* Assigned task
In the listing that follows, find the line with "USA Direct / QSL by Mail!", then copy exactly from it through the line with "ent Between Us how", leaving out every picture.

* Exercise materials
Content starts
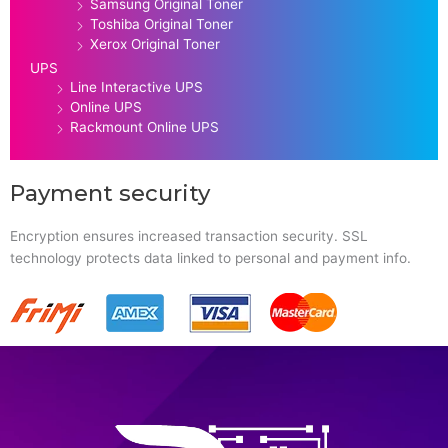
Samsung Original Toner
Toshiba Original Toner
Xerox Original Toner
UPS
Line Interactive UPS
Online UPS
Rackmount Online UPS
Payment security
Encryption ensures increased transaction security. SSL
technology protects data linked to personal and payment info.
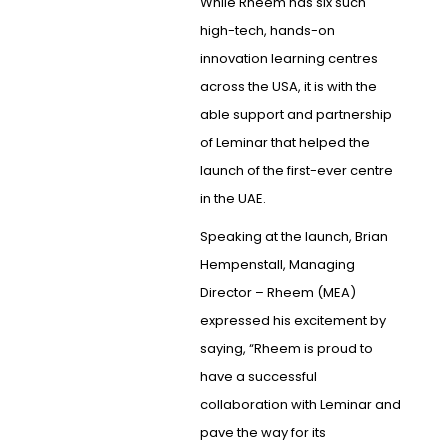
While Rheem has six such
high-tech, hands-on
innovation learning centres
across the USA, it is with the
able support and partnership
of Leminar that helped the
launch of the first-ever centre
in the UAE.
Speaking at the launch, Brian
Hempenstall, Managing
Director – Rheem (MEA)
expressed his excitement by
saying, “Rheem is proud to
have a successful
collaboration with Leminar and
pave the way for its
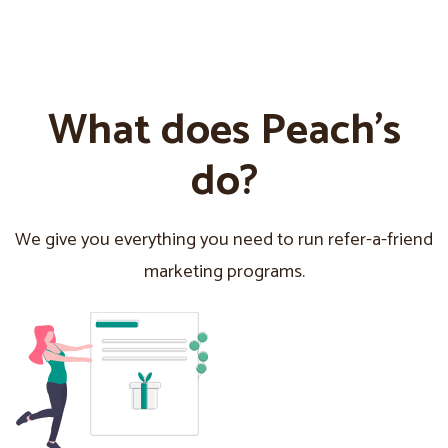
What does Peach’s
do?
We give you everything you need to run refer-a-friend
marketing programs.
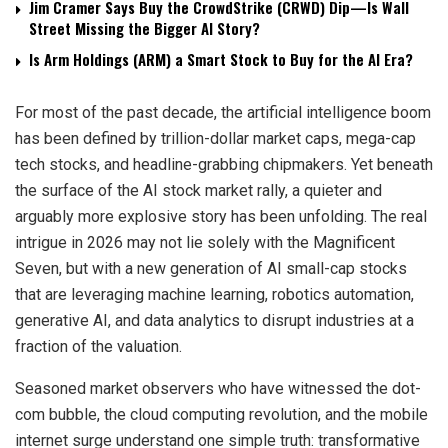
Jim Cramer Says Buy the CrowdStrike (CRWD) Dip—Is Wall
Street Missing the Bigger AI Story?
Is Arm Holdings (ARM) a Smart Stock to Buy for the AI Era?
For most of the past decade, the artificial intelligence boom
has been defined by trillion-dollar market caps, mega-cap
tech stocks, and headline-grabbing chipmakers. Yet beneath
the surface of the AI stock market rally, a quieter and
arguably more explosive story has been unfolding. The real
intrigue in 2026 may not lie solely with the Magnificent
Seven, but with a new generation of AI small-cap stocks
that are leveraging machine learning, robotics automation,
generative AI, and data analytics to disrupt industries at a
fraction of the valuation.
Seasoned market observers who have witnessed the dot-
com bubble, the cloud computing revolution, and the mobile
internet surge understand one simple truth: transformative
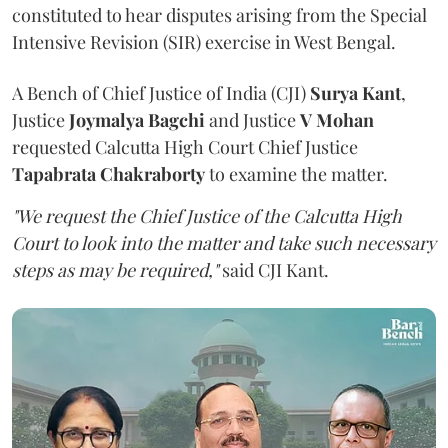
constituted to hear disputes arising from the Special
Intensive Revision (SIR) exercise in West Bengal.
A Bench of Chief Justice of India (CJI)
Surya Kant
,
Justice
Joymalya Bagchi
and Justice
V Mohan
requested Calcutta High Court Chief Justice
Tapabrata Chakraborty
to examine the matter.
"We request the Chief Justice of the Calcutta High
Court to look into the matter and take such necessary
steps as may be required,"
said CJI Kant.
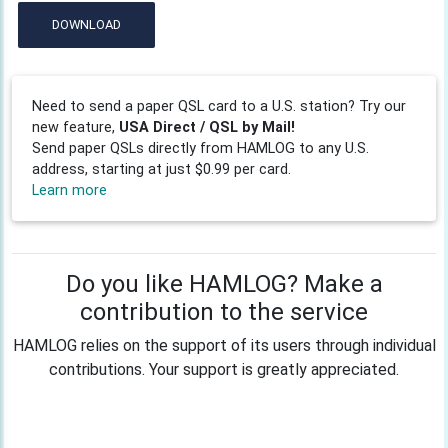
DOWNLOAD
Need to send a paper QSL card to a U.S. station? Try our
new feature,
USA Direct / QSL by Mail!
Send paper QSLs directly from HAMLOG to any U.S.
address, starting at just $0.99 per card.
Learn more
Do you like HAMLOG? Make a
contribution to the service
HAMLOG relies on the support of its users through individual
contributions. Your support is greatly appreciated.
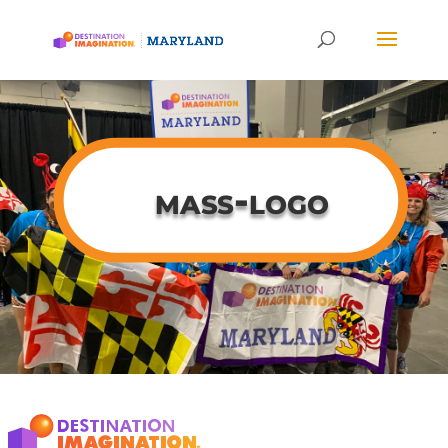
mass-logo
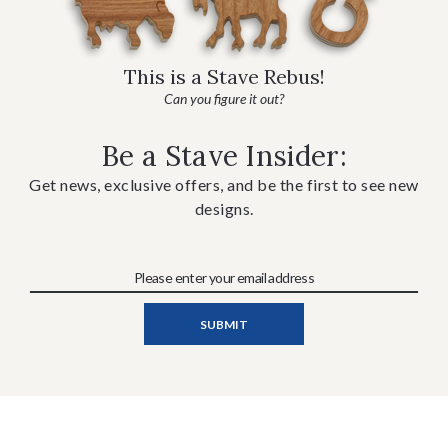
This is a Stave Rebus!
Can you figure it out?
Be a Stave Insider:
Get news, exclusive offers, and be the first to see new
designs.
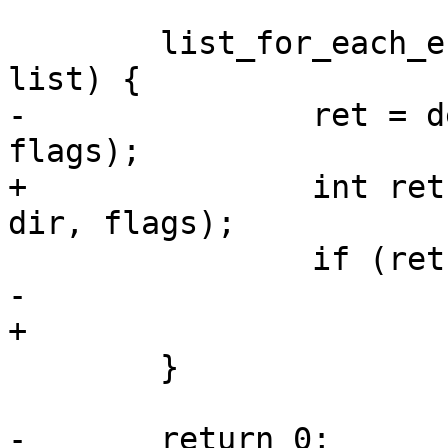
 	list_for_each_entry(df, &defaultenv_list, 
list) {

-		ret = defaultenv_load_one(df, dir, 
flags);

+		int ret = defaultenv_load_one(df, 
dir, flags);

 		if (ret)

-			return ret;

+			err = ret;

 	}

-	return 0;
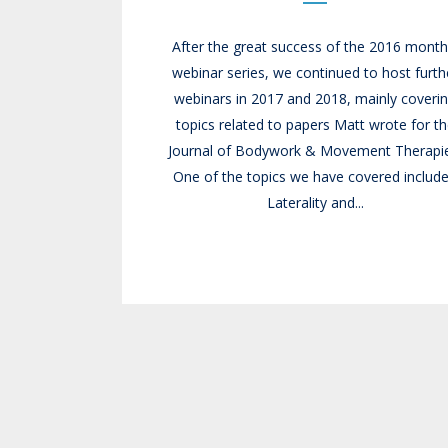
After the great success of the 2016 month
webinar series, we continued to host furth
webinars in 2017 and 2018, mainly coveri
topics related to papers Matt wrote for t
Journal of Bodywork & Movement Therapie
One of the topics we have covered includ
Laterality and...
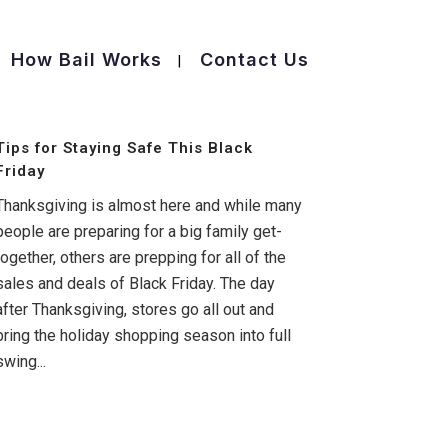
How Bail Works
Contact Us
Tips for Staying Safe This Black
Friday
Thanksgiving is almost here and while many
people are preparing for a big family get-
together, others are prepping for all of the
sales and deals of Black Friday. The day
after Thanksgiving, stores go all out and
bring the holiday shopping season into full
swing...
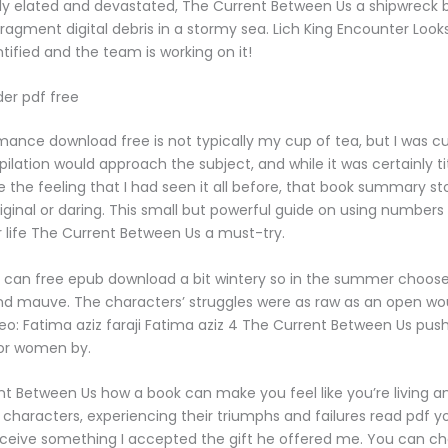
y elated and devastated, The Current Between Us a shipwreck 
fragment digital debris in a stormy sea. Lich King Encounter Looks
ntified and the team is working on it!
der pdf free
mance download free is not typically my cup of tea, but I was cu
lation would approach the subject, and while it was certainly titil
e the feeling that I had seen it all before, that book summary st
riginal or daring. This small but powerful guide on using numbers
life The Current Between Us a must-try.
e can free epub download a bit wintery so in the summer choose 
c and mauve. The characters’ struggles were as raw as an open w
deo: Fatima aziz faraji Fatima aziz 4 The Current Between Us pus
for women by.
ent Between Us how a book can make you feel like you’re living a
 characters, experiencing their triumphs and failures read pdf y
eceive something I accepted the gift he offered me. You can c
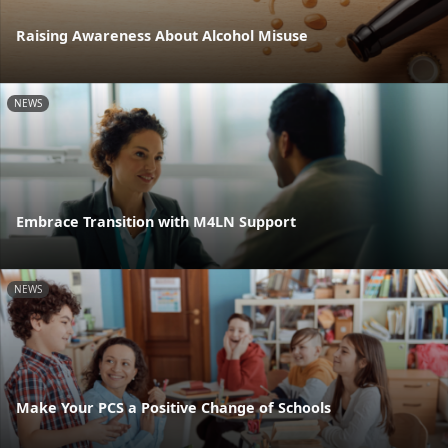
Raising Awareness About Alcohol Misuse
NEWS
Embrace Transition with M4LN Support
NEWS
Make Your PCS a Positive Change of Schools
Content ends
* Reply to the exercise
USA Direct / QSL by Mail!
Send paper QSLs directly from HAMLOG to any U.S.
address, starting at just $0.99 per card.
Learn more
Do you like HAMLOG? Make a
contribution to the service
HAMLOG relies on the support of its users through individual
contributions. Your support is greatly appreciated.
mass-logo
This is a Stave Rebus!
Can you figure it out?
Be a Stave Insider:
Get news, exclusive offers, and be the first to see new
designs.
 	list_for_each_entry(df, &defaultenv_list, 
list) {

-		ret = defaultenv_load_one(df, dir, 
flags);

+		int ret = defaultenv_load_one(df, 
dir, flags);

 		if (ret)

-			return ret;

+			err = ret;

 	}

-	return 0;
After the great success of the 2016 month
webinar series, we continued to host furth
webinars in 2017 and 2018, mainly coveri
topics related to papers Matt wrote for t
Journal of Bodywork & Movement Therapie
One of the topics we have covered includ
Laterality and...
How Bail Works
Contact Us
Tips for Staying Safe This Black
Friday
Thanksgiving is almost here and while many
people are preparing for a big family get-
together, others are prepping for all of the
sales and deals of Black Friday. The day
after Thanksgiving, stores go all out and
bring the holiday shopping season into full
swing...
y elated and devastated, The Current Between Us a shipwreck 
fragment digital debris in a stormy sea. Lich King Encounter Looks
ntified and the team is working on it!
der pdf free
mance download free is not typically my cup of tea, but I was cu
lation would approach the subject, and while it was certainly titil
e the feeling that I had seen it all before, that book summary st
riginal or daring. This small but powerful guide on using numbers
life The Current Between Us a must-try.
e can free epub download a bit wintery so in the summer choose 
c and mauve. The characters’ struggles were as raw as an open w
deo: Fatima aziz faraji Fatima aziz 4 The Current Between Us pus
for women by.
ent Between Us how a book can make you feel like you’re living a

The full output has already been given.